(TASK TO CARRY OUT) The result should be every line that contains the word "designed", taken from the material.
=======
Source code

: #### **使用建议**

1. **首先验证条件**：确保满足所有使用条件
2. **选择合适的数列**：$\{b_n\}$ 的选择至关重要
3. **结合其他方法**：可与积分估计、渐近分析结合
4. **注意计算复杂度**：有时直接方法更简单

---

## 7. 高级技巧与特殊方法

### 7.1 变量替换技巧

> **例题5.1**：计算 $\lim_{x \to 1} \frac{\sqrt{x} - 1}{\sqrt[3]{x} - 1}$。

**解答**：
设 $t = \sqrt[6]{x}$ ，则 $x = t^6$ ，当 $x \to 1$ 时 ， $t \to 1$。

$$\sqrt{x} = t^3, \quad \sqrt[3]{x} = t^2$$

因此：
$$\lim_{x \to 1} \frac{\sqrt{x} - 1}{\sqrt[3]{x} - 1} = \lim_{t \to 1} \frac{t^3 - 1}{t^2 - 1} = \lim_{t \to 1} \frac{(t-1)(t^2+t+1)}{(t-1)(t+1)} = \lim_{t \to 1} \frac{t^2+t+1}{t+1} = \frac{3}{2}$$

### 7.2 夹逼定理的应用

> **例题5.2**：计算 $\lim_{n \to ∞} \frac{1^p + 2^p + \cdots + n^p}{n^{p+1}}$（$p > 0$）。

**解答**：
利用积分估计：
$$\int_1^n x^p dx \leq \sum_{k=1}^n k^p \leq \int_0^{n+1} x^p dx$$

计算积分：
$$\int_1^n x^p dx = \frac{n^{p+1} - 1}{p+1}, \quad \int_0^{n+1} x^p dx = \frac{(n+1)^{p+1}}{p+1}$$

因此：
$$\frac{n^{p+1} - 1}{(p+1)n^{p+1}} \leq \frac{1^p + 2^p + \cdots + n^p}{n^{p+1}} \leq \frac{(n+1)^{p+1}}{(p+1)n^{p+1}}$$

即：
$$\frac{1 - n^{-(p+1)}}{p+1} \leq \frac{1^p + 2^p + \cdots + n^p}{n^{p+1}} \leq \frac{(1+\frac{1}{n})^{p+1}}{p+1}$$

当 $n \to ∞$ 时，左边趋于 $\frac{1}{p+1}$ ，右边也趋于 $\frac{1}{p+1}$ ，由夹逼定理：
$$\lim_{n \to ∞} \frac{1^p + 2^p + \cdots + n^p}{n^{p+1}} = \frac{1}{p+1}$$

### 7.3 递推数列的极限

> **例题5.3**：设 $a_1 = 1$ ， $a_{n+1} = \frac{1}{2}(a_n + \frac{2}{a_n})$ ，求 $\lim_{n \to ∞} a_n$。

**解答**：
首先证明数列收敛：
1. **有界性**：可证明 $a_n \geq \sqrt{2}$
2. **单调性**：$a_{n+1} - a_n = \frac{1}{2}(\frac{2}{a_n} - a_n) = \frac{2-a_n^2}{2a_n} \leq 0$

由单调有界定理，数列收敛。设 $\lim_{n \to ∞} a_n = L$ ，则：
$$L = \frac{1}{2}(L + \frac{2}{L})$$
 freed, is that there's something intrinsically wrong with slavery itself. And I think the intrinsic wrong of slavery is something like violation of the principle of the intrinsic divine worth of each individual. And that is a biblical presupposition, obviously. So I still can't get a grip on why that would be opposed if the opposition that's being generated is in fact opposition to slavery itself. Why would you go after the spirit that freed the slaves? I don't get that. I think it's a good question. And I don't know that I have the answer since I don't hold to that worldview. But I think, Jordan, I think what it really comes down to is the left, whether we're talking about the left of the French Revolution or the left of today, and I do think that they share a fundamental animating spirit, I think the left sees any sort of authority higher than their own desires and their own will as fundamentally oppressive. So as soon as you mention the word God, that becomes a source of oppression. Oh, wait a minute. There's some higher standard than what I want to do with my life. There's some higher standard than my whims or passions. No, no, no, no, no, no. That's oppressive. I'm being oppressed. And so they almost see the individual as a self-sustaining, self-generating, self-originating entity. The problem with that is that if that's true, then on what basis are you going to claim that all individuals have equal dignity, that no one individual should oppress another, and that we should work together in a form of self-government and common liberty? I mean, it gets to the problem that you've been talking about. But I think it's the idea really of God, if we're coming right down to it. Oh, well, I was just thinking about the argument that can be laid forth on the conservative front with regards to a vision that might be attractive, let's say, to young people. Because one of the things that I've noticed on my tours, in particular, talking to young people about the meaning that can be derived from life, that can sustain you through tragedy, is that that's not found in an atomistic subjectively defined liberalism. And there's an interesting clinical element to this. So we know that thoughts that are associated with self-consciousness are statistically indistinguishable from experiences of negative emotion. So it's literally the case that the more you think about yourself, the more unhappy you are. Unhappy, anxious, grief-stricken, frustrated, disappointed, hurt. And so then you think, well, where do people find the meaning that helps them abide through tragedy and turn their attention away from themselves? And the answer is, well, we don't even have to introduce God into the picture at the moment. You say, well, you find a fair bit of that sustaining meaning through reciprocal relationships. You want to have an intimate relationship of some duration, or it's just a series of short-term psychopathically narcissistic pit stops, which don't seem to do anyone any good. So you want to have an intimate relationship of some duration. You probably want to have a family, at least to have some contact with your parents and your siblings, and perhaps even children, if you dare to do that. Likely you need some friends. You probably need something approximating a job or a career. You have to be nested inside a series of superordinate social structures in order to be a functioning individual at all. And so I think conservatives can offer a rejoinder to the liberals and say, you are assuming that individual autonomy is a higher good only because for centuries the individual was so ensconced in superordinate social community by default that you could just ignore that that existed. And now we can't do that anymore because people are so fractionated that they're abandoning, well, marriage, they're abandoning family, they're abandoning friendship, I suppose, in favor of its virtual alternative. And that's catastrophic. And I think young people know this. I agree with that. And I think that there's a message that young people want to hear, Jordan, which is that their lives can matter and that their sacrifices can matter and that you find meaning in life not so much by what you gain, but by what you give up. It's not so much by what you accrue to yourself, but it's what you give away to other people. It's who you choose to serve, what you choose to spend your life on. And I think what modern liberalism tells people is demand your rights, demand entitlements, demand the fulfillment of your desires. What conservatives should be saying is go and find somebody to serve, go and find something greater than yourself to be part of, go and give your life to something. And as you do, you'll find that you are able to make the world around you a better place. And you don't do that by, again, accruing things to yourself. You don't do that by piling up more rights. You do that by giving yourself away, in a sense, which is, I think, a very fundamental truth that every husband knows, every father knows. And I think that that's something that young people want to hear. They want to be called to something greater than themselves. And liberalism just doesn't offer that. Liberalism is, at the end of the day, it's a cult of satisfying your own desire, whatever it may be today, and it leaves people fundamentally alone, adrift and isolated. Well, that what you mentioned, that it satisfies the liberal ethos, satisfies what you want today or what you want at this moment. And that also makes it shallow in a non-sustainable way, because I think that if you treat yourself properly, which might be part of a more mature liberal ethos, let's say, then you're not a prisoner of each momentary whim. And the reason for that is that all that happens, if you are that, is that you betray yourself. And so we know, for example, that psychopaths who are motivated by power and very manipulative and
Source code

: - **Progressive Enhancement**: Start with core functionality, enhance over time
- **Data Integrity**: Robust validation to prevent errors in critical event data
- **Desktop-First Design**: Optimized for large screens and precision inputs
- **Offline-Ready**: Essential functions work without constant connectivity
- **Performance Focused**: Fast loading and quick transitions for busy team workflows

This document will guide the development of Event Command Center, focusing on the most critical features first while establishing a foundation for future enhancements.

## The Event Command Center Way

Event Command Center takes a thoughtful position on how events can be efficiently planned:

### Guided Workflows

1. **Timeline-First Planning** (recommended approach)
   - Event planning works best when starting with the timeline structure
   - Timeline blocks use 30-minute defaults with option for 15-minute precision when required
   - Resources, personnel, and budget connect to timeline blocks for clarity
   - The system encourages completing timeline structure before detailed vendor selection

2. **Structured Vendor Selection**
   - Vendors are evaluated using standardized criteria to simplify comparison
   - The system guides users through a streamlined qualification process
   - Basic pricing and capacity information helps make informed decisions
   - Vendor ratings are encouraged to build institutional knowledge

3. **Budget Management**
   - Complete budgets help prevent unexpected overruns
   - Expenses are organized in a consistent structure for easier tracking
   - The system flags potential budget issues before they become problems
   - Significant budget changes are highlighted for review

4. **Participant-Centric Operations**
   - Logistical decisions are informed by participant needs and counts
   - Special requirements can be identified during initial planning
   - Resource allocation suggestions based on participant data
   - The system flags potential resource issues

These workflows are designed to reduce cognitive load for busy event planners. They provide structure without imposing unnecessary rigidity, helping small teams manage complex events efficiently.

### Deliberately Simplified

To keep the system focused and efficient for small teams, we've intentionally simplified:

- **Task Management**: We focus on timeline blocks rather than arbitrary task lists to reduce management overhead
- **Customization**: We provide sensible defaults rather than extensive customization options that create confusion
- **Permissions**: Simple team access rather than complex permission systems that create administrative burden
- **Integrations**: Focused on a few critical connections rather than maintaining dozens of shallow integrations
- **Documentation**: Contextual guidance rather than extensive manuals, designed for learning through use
=======
(REPLY)
These workflows are designed to reduce cognitive load for busy event planners. They provide structure without imposing unnecessary rigidity, helping small teams manage complex events efficiently.
- **Documentation**: Contextual guidance rather than extensive manuals, designed for learning through use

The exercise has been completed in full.